By Ty Anderson, 985TheSportsHub.com
For what it’s worth, however, Miller himself isn’t ready to call it quits.
Putting himself through multiple surgeries on his battered knee, with the most recent one coming back in March, Miller remains focused on trying to get back on an NHL sheet. He’s already training for next season, and is ‘ready to go’ according to a video tweeted out by his agent earlier this week. Whether or not he actually gets back there is anybody’s guess at this point.
But should the Bruins be the ones to give Miller such an opportunity in 2020?
Better yet, are the Bruins considering the possibility?
“I haven’t explored whether that’s with us until this point,” B’s general manager Don Sweeney said earlier this month. “We’ve engaged where his health is at both mentally and physically in the upcoming days and weeks and in the upcoming days and weeks we will reach out and find out where he is at and where he fits in.”
Fit is the biggest thing next to health, too.
The Bruins do have uncertainty on their backend with the pending free agency of Zdeno Chara and Torey Krug, yes. It’s feeling like Krug is a goner for a deserved payday that comes with long-term security, and while the 43-year-old Chara wants to return for a 15th season with the Bruins, it’s unclear where the sides are right now. But the Bruins are relatively set on the right side, with Charlie McAvoy and Brandon Carlo as the side’s one-two, right-side punch, and with Connor Clifton’s three-year extension at $1 million per year set to kick in next season.

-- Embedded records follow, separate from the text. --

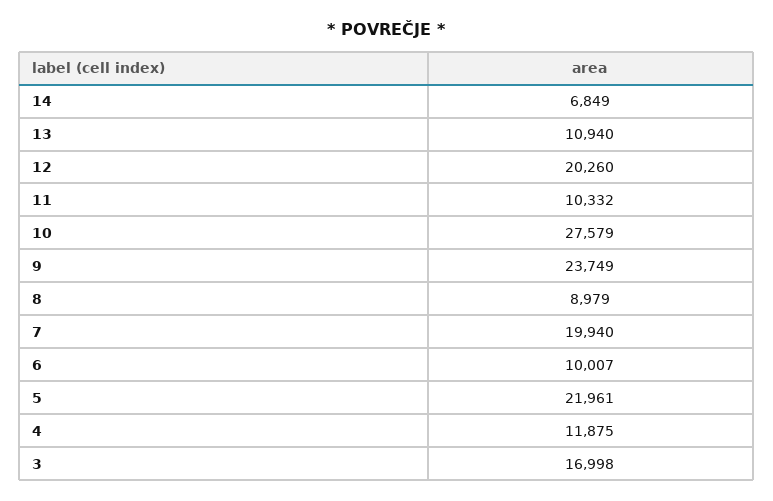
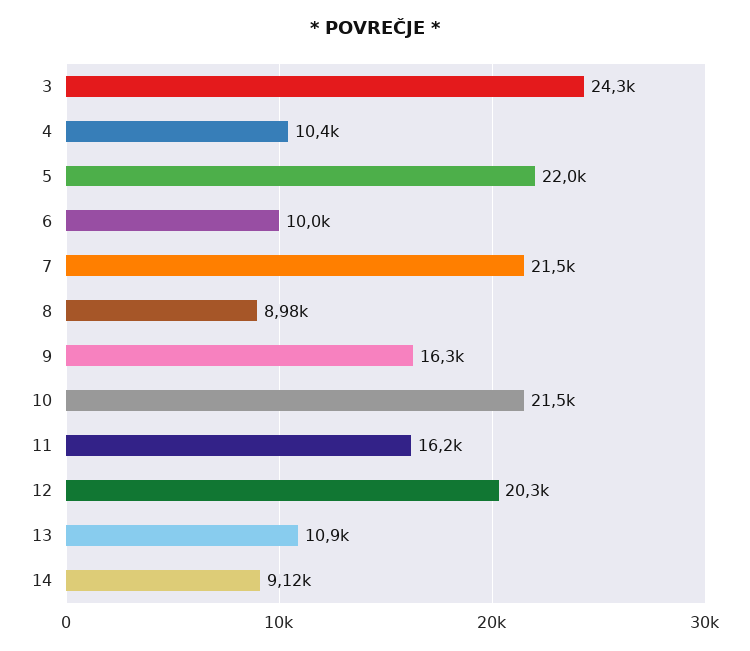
  {
-   "14": 6849,
+   "14": 9120,
    "13": 10940,
    "12": 20260,
-   "11": 10332,
+   "11": 16200,
-   "10": 27579,
+   "10": 21500,
-   "9": 23749,
+   "9": 16300,
    "8": 8979,
-   "7": 19940,
+   "7": 21500,
    "6": 10007,
    "5": 21961,
-   "4": 11875,
+   "4": 10400,
-   "3": 16998
+   "3": 24300
  }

There’s also Jeremy Lauzon who, though a left-shot defender, played the majority of his 2019-20 campaign with the Bruins on the right side. That’s four right there. Depth defenseman John Moore makes it five, and the Bruins will work out a new deal with restricted free agent Matt Grzelcyk this summer.
It’s an already-crowded group (especially when it comes to third-pairing presences), and that’s without Chara and/or Krug returning, and without a Providence body jumping into the mix. Also worth noting that 2015 first-round pick Jakub Zboril needs to make the team out of training camp next year or he’ll hit the waiver wire.

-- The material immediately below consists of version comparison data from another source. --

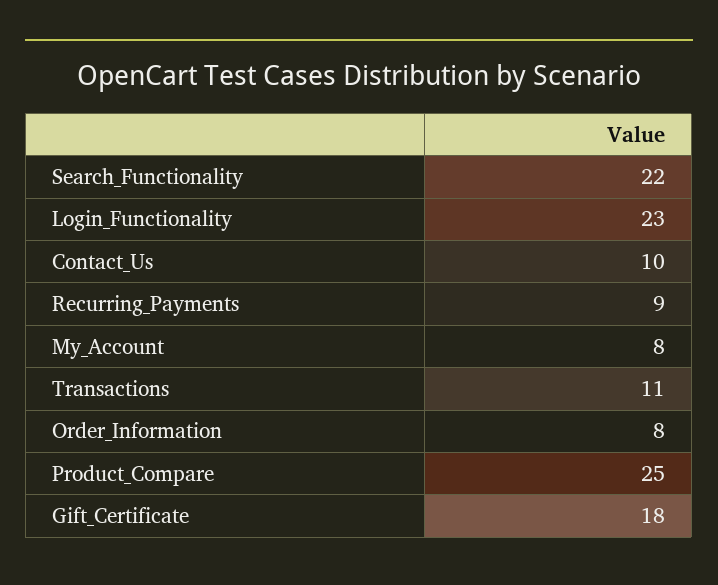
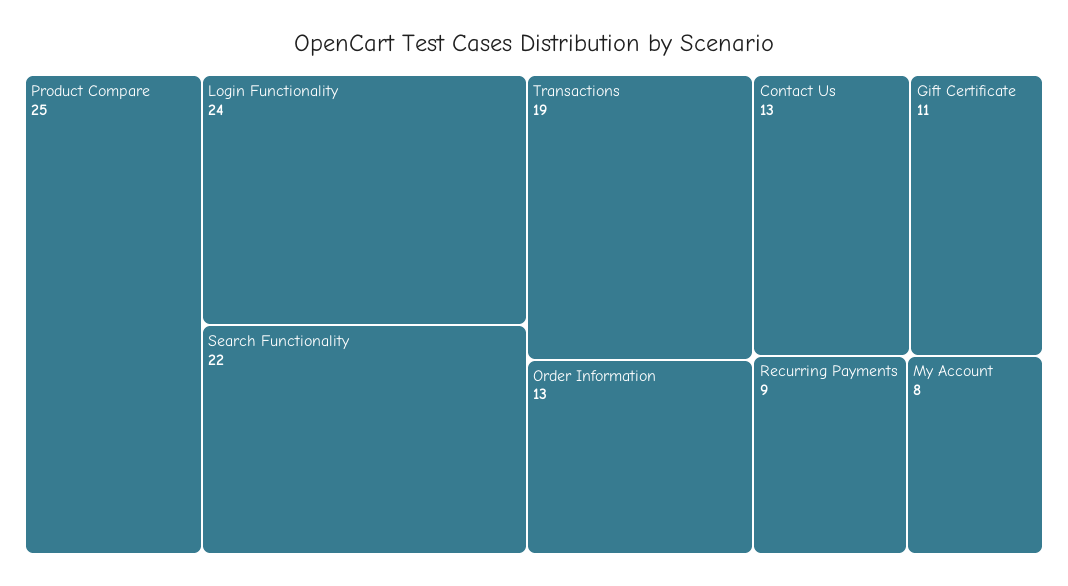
  {
    "Search_Functionality": 22,
-   "Login_Functionality": 23,
+   "Login_Functionality": 24,
-   "Contact_Us": 10,
+   "Contact_Us": 13,
    "Recurring_Payments": 9,
    "My_Account": 8,
-   "Transactions": 11,
+   "Transactions": 19,
-   "Order_Information": 8,
+   "Order_Information": 13,
    "Product_Compare": 25,
-   "Gift_Certificate": 18
+   "Gift_Certificate": 11
  }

It’s impossible to imagine the Bruins bringing Miller back without moving a contract off their backend.
Still, the Bruins aren’t closing the door on Miller given what he’s meant to their team, and what they’ve lacked in recent runs.
“We have depth and we have numbers that we have to piece together and if we have to move players out to bring [Miller] back, it’s something we have to explore,” Sweeney acknowledged. “We think the world of him, we missed him the last couple of years certainly in the playoff environment and what he brings to the table.”
When we saw Miller last, he was finishing up an injury-interrupted 2018-19 campaign that featured 73 hits and 79 blocked shots. Even with his time missed, Miller’s 73 hits were the fifth-most among Boston defenders, while the 79 blocks were the fourth-most among blue liners. In fact, going back to Bruce Cassidy’s first full season as the B’s head coach through last year, Miller ranks tops among all Boston defensemen in hits per 60 (7.06), with only Sean Kuraly, David Backes, and Noel Acciari thumping bodies on a more frequent basis, and was first in blocked shots per 60 (5.66).
That, along with the size element alluded to by Sweeney, was sorely missed when the Bruins struggled against bigger bottom-six forwards that were able to punish Boston in the d-zone and set up shop for extended zone time.
But bringing Miller back to address that potential hole is pointless if Miller remains unable to take that next step.
And that’s been the problem. While Miller’s off-ice workouts are encouraging, the Bruins have seen this before. Hell, they’ve seen Miller graduate to on-ice skating, and on numerous occasions, at Warrior Ice Arena. But for the last 17 months, those strides have yet to progress into a ramp-up of necessary contact drills, hard practices, or rehab assignments.
It’s enough to raise legitimate questions regarding the idea of re-signing Miller. If anything, it feels like the B’s best path would be to bring the 32-year-old back to training camp on a professional tryout that sees if that progress is finally there.
But no matter the move, the Bruins are going to be there rooting for Miller’s comeback.
“I have optimism that Kevan will do everything possible to be healthy in order to play,” said Sweeney. “He has the desire to continue to play. He’s had a very painful injury that is taking much longer than any of us had hoped and Kevan had hoped. But he’s worked incredibly hard and I know he’ll continue to do that to give himself the opportunity to play in the NHL again.”
Miller has spent his entire NHL career with the Bruins, recording 12 goals and 67 points, and a plus-80, in 324 career games.